Kiss the Ring


I was lucky enough to get some quality hands-on time with 2K's upcoming crime epic Mafia II. And, believe me when I say "quality." 2K Czech really has something on their hands with this game, and the time I spent with it has only served to whet my appetite further.

The second I take control of protagonist Vito Scaletta, the very first thing I'm told to do is check out the counter. Turns out, it's a vintage issue of Playboy. I suppose now is a good time to explain that this game is not for anyone under 17. When people think of the late 1940s and early 1950s, they usually think of the post-war happy-go-lucky atmosphere. The Clemente family isn't the Cleaver family. Four-letter words fly with impunity, but the filthy language is no more gratuitous than the stuff you hear out of Joe Pesci in a Scorsese film.

The phone rings. A member of a rival family has been marked for death, and it's up to Vito to make sure his candle goes out. The first objective is to go to the appointed location with made man Henry Tomasino, as well as Vito's childhood friend, Joe Barbaro. I choose a period automobile from the garage and proceed to the waypoint. Cars handle very differently in Mafia II than they do in other open world games. They aren't as sleek and aerodynamic. Smashing through police roadblocks and threading needles in traffic require serious skill.

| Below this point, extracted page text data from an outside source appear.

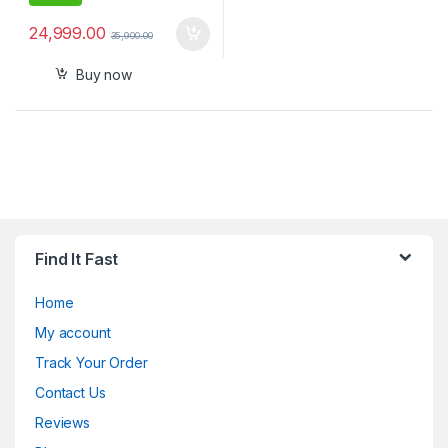
24,999.00
35,900.00
Buy now
Find It Fast
Home
My account
Track Your Order
Contact Us
Reviews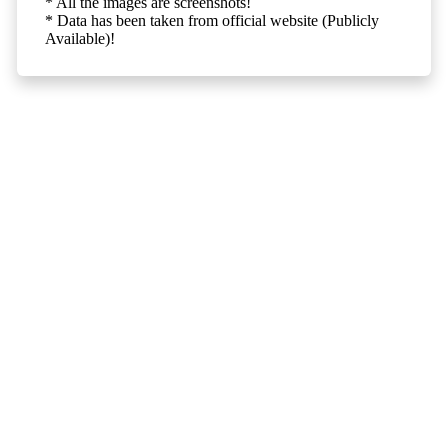
* All the images are screenshots!
* Data has been taken from official website (Publicly
Available)!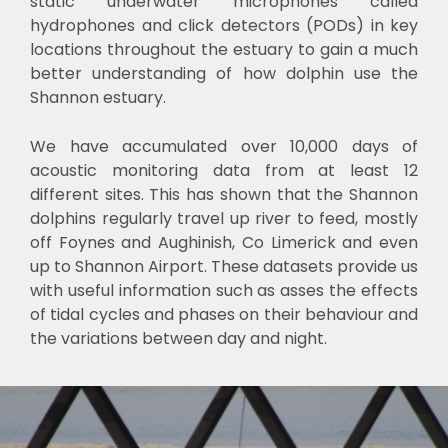
static underwater microphones called
hydrophones and click detectors (PODs) in key
locations throughout the estuary to gain a much
better understanding of how dolphin use the
Shannon estuary.
We have accumulated over 10,000 days of
acoustic monitoring data from at least 12
different sites. This has shown that the Shannon
dolphins regularly travel up river to feed, mostly
off Foynes and Aughinish, Co Limerick and even
up to Shannon Airport. These datasets provide us
with useful information such as asses the effects
of tidal cycles and phases on their behaviour and
the variations between day and night.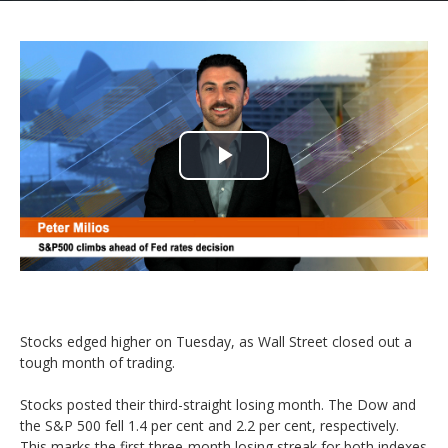
Play
Video
Stocks edged higher on Tuesday, as Wall Street closed out a
tough month of trading.
Stocks posted their third-straight losing month. The Dow and
the S&P 500 fell 1.4 per cent and 2.2 per cent, respectively.
This marks the first three-month losing streak for both indexes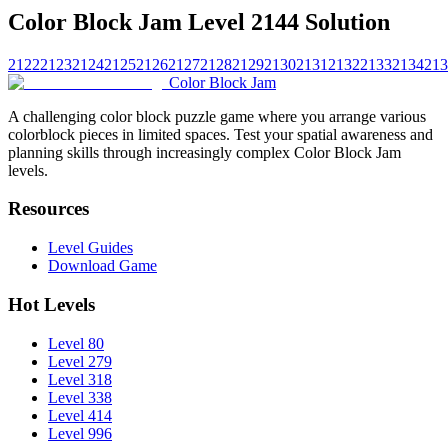
Color Block Jam Level 2144 Solution
2122
2123
2124
2125
2126
2127
2128
2129
2130
2131
2132
2133
2134
213
Color Block Jam
A challenging color block puzzle game where you arrange various
colorblock pieces in limited spaces. Test your spatial awareness and
planning skills through increasingly complex Color Block Jam
levels.
Resources
Level Guides
Download Game
Hot Levels
Level 80
Level 279
Level 318
Level 338
Level 414
Level 996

A game named Mafia II is guaranteed to be chock full of shootouts, and what we've got here is smooth third-person cover gunning with fully destructible environments. The mission proper begins in a relatively safe location: behind a window housing a powerful machine gun. It doesn't take long for things to go pear-shaped; the target makes a break for it and disappears into a nearby distillery. Goons start blasting from every which way. After perforating each one, I rush across the street, kick open the door to the distillery, and gun the bad guys down. The civilians inside run for their lives; the green hue on the reticle suggests that it's not nice to shoot them. It's not long before heavier resistance shows up; goons wielding tommy guns pop up behind a row of barrels, as if re-enacting a scene from Dick Tracy. Concrete shatters, glass breaks, and bodies fall. The place is literally going to pieces, and I love it. A molotov explodes nearby, engulfing the left side of the room in flame. I work my way upstairs, collecting a dropped shotgun from a goon I'd previously wasted. It kicks like a mule and is absolutely devastating.

Vito, Joe, and Henry finally reach the portly craven, and a cutscene triggers. The moment is drawn out too long, and the mark shoots Henry. Of course, the target is immediately riddled with bullets. This is the point where things really start looking bad. Henry's gunshot wound doesn't seem to be fatal, but it's bad enough to incapacitate him. Furthermore, the distillery is now burning down. We make our way downstairs to the getaway vehicle. The cops are immediately on our tails; I can't tell whether it's the result of my driving or the little public disturbance we stirred up. I follow the waypoint until we reach a bridge, where a roadblock stands in our way. The screen goes black, and the phrase "To Be Continued" breaks my heart.

Mafia II made a confident showing at E3; it looks like one of those games that does too much and still manages to get most of it right. Long story short, fans of open world games should mark their calendars for August 24th.